As shown in FIG. 5, the drum storage rack 10 of the present invention may be nested for storage or shipment when they are not loaded with storage drums. Two module units 14 are stacked in a nested arrangement by either hand stacking the units one on top of another or by means of fork truck tines 32 being inserted in the central aperture 27. A considerable number of empty modular units may be stacked one on top of another because the units interlock with one another so that the crossbars 17 are aligned vertically. The modular units are stacked with the end plates staggered to be partially abutting with vertically adjacent units wherein the flats 28 of an upper unit rest upon the top surface of the crossbars 17 of a lower unit on one end, while on the other end, flats 28 on the upper side of the lower unit support the crossbars of the upper unit. The interlocked stacking of the racks permits empty racks to be returned neatly organized and ready for reuse in the minimum amount of space.
It should be understood that the end plates 16 are symmetrical in shape so that they are difficult to misassemble. In the disclosed embodiment the top and bottom barrel receiving portions 23 and 24 are identical.
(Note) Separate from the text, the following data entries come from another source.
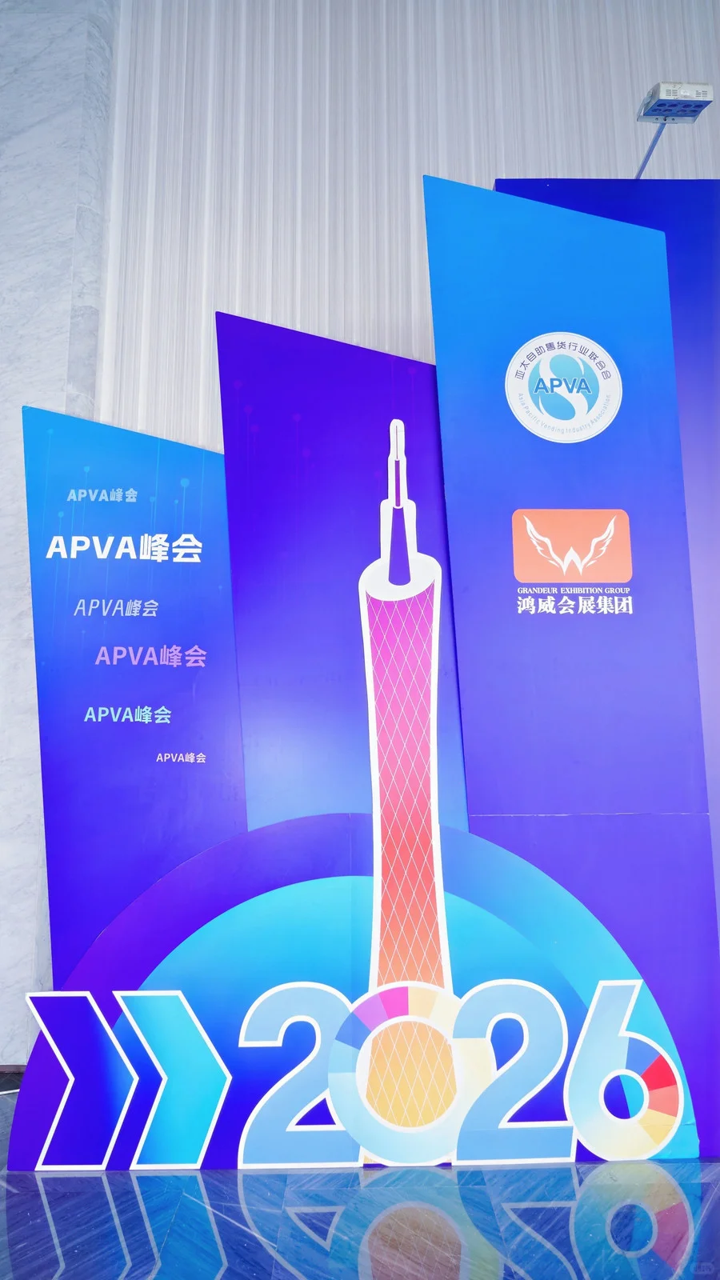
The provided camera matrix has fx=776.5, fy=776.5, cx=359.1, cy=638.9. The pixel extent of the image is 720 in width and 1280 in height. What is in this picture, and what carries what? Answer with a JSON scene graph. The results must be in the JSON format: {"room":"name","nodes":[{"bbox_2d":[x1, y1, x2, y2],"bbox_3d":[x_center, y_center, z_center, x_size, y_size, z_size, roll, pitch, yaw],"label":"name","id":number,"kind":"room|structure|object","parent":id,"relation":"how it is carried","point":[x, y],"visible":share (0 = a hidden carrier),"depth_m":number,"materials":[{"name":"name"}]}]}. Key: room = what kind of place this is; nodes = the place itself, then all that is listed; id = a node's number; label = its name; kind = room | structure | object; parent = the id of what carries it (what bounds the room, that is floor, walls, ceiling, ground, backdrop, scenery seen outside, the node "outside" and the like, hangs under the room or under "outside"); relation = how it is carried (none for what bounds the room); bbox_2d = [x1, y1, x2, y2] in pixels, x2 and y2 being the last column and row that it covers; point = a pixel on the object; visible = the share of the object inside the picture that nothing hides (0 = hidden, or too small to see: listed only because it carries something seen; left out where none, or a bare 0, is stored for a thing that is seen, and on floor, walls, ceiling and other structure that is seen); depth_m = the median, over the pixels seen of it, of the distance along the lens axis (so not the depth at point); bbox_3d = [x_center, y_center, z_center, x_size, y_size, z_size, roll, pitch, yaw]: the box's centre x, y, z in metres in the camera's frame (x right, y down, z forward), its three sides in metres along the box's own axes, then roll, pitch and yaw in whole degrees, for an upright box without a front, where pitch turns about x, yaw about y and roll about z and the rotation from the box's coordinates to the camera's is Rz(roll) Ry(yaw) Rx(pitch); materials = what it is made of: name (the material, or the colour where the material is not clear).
{"room":"event hall","nodes":[
{"label":"event hall","id":0,"kind":"room"},
{"bbox_2d":[0,0,115,1068],"bbox_3d":[-2.045,-1.008,3.561,1.833,5.413,0.238,0,-9,-1],"label":"marble wall","id":1,"kind":"structure","parent":0,"point":[26,554],"depth_m":3.46,"materials":[{"name":"white stone"}]},
{"bbox_2d":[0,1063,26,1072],"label":"baseboard","id":2,"kind":"structure","parent":1,"relation":"attached to","point":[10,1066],"depth_m":3.01,"materials":[{"name":"brown wood"}]},
{"bbox_2d":[0,1066,719,1279],"bbox_3d":[-0.155,1.314,0.463,9.744,0.101,7.319,0,-9,-1],"label":"floor","id":3,"kind":"structure","parent":0,"point":[60,1218],"depth_m":2.03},
{"bbox_2d":[23,399,243,981],"bbox_3d":[-0.640,0.379,2.709,1.011,2.452,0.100,0,-9,-1],"label":"display panel","id":4,"kind":"object","parent":3,"relation":"on","point":[227,596],"visible":0.68,"depth_m":2.72,"materials":[{"name":"blue"}]},
{"bbox_2d":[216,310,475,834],"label":"display panel","id":5,"kind":"object","parent":3,"relation":"on","point":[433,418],"visible":0.55,"depth_m":2.63,"materials":[{"name":"purple"}]},
{"bbox_2d":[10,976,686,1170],"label":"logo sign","id":6,"kind":"object","parent":3,"relation":"on","point":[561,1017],"visible":0.99,"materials":[{"name":"blue"}]},
{"bbox_2d":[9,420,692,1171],"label":"display","id":7,"kind":"object","parent":3,"relation":"on","point":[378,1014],"visible":0.91,"depth_m":2.36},
{"bbox_2d":[494,173,719,932],"bbox_3d":[1.516,-0.068,2.907,2.211,3.469,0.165,0,-9,-1],"label":"display panel","id":8,"kind":"object","parent":3,"relation":"on","point":[579,184],"visible":0.37,"depth_m":2.95,"materials":[{"name":"blue"}]},
{"bbox_2d":[504,331,621,443],"bbox_3d":[0.703,-0.877,2.663,0.430,0.396,0.014,0,-9,-1],"label":"round logo","id":9,"kind":"object","parent":8,"relation":"attached to","point":[542,371],"visible":0.98,"depth_m":2.66,"materials":[{"name":"white"}]},
{"bbox_2d":[510,508,634,613],"bbox_3d":[0.718,-0.264,2.593,0.441,0.338,0.009,0,-9,-1],"label":"logo sign","id":10,"kind":"object","parent":8,"relation":"attached to","point":[526,519],"visible":0.95,"depth_m":2.59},
{"bbox_2d":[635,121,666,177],"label":"lamp arm","id":11,"kind":"object","parent":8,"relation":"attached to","point":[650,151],"visible":0.46,"depth_m":3.21,"materials":[{"name":"metal"}]},
{"bbox_2d":[635,80,712,174],"bbox_3d":[1.218,-2.035,3.084,0.251,0.246,0.287,0,-9,-1],"label":"spotlight","id":12,"kind":"object","parent":8,"relation":"attached to","point":[654,110],"visible":0.88,"depth_m":3.02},
{"bbox_2d":[96,0,719,450],"bbox_3d":[1.042,-1.230,3.786,5.405,5.101,0.189,0,-9,-1],"label":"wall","id":13,"kind":"structure","parent":0,"point":[508,149],"depth_m":3.87,"materials":[{"name":"white"}]},
{"bbox_2d":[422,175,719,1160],"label":"display panel","id":14,"kind":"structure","parent":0,"point":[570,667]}
]}

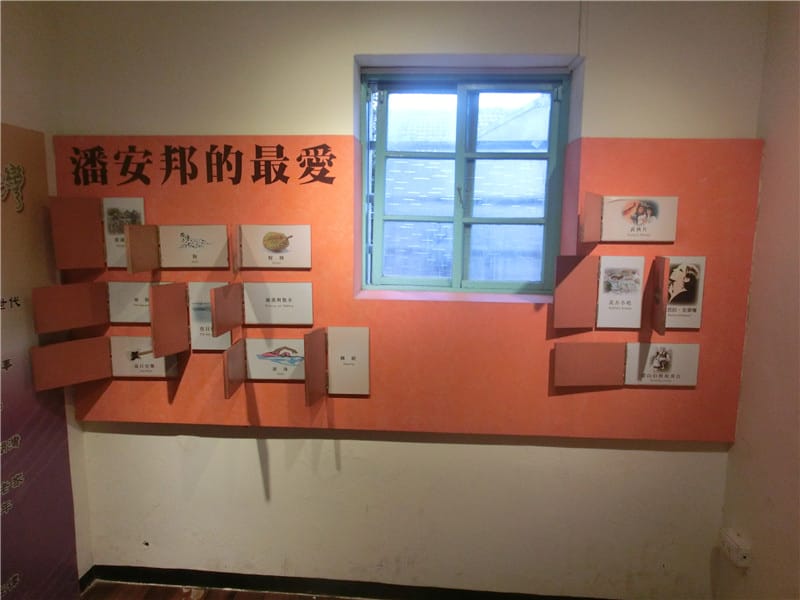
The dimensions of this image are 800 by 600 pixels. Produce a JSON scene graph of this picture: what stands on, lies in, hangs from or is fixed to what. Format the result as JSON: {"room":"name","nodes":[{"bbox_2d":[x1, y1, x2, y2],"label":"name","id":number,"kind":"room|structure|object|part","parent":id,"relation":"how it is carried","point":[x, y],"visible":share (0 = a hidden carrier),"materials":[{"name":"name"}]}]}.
{"room":"museum","nodes":[
{"label":"museum","id":0,"kind":"room"},
{"bbox_2d":[0,0,94,594],"label":"left wall","id":1,"kind":"structure","parent":0,"point":[25,84],"materials":[{"name":"beige paint"}]},
{"bbox_2d":[0,122,79,599],"label":"banner","id":2,"kind":"object","parent":1,"relation":"attached to","point":[4,476],"visible":0.98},
{"bbox_2d":[78,565,95,593],"label":"baseboard","id":3,"kind":"structure","parent":1,"relation":"attached to","point":[88,573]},
{"bbox_2d":[84,581,357,599],"label":"floor","id":4,"kind":"structure","parent":0,"point":[96,595],"materials":[{"name":"brown wood"}]},
{"bbox_2d":[49,0,764,599],"label":"back wall","id":5,"kind":"structure","parent":0,"point":[255,468],"materials":[{"name":"paint"}]},
{"bbox_2d":[79,564,606,599],"label":"baseboard","id":6,"kind":"structure","parent":5,"relation":"attached to","point":[133,578],"materials":[{"name":"black paint"}]},
{"bbox_2d":[57,129,762,441],"label":"red display board","id":7,"kind":"object","parent":5,"relation":"attached to","point":[597,180],"visible":0.67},
{"bbox_2d":[48,197,147,270],"label":"display panel","id":8,"kind":"object","parent":7,"relation":"attached to","point":[96,252],"visible":0.97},
{"bbox_2d":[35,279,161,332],"label":"display panel","id":9,"kind":"object","parent":7,"relation":"attached to","point":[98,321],"visible":0.92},
{"bbox_2d":[32,335,177,389],"label":"display panel","id":10,"kind":"object","parent":7,"relation":"attached to","point":[48,350],"visible":0.98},
{"bbox_2d":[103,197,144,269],"label":"plaque","id":11,"kind":"object","parent":7,"relation":"attached to","point":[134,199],"visible":0.63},
{"bbox_2d":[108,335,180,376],"label":"plaque","id":12,"kind":"object","parent":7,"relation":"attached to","point":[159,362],"visible":0.83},
{"bbox_2d":[120,223,230,271],"label":"display panel","id":13,"kind":"object","parent":7,"relation":"attached to","point":[194,244],"visible":0.96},
{"bbox_2d":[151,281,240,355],"label":"display panel","id":14,"kind":"object","parent":7,"relation":"attached to","point":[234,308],"visible":0.98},
{"bbox_2d":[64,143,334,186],"label":"wall lettering","id":15,"kind":"object","parent":7,"relation":"attached to","point":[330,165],"visible":0.94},
{"bbox_2d":[205,280,313,329],"label":"display panel","id":16,"kind":"object","parent":7,"relation":"attached to","point":[298,320],"visible":0.97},
{"bbox_2d":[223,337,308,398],"label":"display board","id":17,"kind":"object","parent":7,"relation":"attached to","point":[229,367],"visible":0.95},
{"bbox_2d":[237,224,311,268],"label":"display panel","id":18,"kind":"object","parent":7,"relation":"attached to","point":[279,246],"visible":0.97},
{"bbox_2d":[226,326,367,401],"label":"display","id":19,"kind":"object","parent":7,"relation":"attached to","point":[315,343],"visible":0.98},
{"bbox_2d":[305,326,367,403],"label":"display panel","id":20,"kind":"object","parent":7,"relation":"attached to","point":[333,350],"visible":0.96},
{"bbox_2d":[552,254,644,330],"label":"display","id":21,"kind":"object","parent":7,"relation":"attached to","point":[623,279],"visible":0.95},
{"bbox_2d":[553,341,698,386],"label":"display panel","id":22,"kind":"object","parent":7,"relation":"attached to","point":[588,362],"visible":0.97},
{"bbox_2d":[580,195,678,242],"label":"display","id":23,"kind":"object","parent":7,"relation":"attached to","point":[623,210],"visible":0.98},
{"bbox_2d":[649,256,706,331],"label":"panel","id":24,"kind":"object","parent":7,"relation":"attached to","point":[693,273],"visible":0.97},
{"bbox_2d":[361,71,571,293],"label":"window","id":25,"kind":"structure","parent":5,"relation":"in","point":[459,219],"materials":[{"name":"clear glass"}]},
{"label":"window handle","id":26,"kind":"part","parent":25,"relation":"part of","materials":[{"name":"metal"}]},
{"bbox_2d":[715,0,799,599],"label":"right wall","id":27,"kind":"structure","parent":0,"point":[737,446],"materials":[{"name":"beige paint"}]},
{"bbox_2d":[719,529,751,566],"label":"wall socket","id":28,"kind":"object","parent":27,"relation":"attached to","point":[737,540],"visible":0.99,"materials":[{"name":"white plastic"}]}
]}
Likewise, the rectangular lift extensions 25, flat 28, and sides 30 of the pockets are symmetrical about the vertical central axis of the end plate so that it is difficult to misassemble the modules.
The modules are built from two basic components, the end plate 16 and the crossbar 17 which are repeatedly assembled together by means of common fasteners 18. The interchangeability of the common components allows the number of modules in a given rack to be changed according to storage or shipping requirements, by simply adding or removing end plates 16 and crossbars 17 as needed.
These and other advantages of the present invention will become apparent after studying the following detailed description of the invention in view of the attached drawings and appended claims.
FIG. 1 is a front elevational view of two tiered four module units with fork truck tines shown in cross-section for lifting one or both of the units.
FIG. 2 is a side elevational view of two tiers of drums stacked on drum storage racks with fork truck tines shown in cross-section in position for lifting the unit.
FIG. 3 is a front elevational view of a three module unit with fork truck tines shown in cross-section in position for lifting the unit.
FIG. 4 is a front elevational view of a two module unit with fork truck tines shown in cross-section in position for lifting the unit.
FIG. 5 is a front elevational view of three drum storage racks stacked together for shipment.
FIG. 6 is an exploded perspective view of one module and a fragmentary exploded perspective view of an adjacent module.
FIG. 7 is a fragmentary plan view of a single module.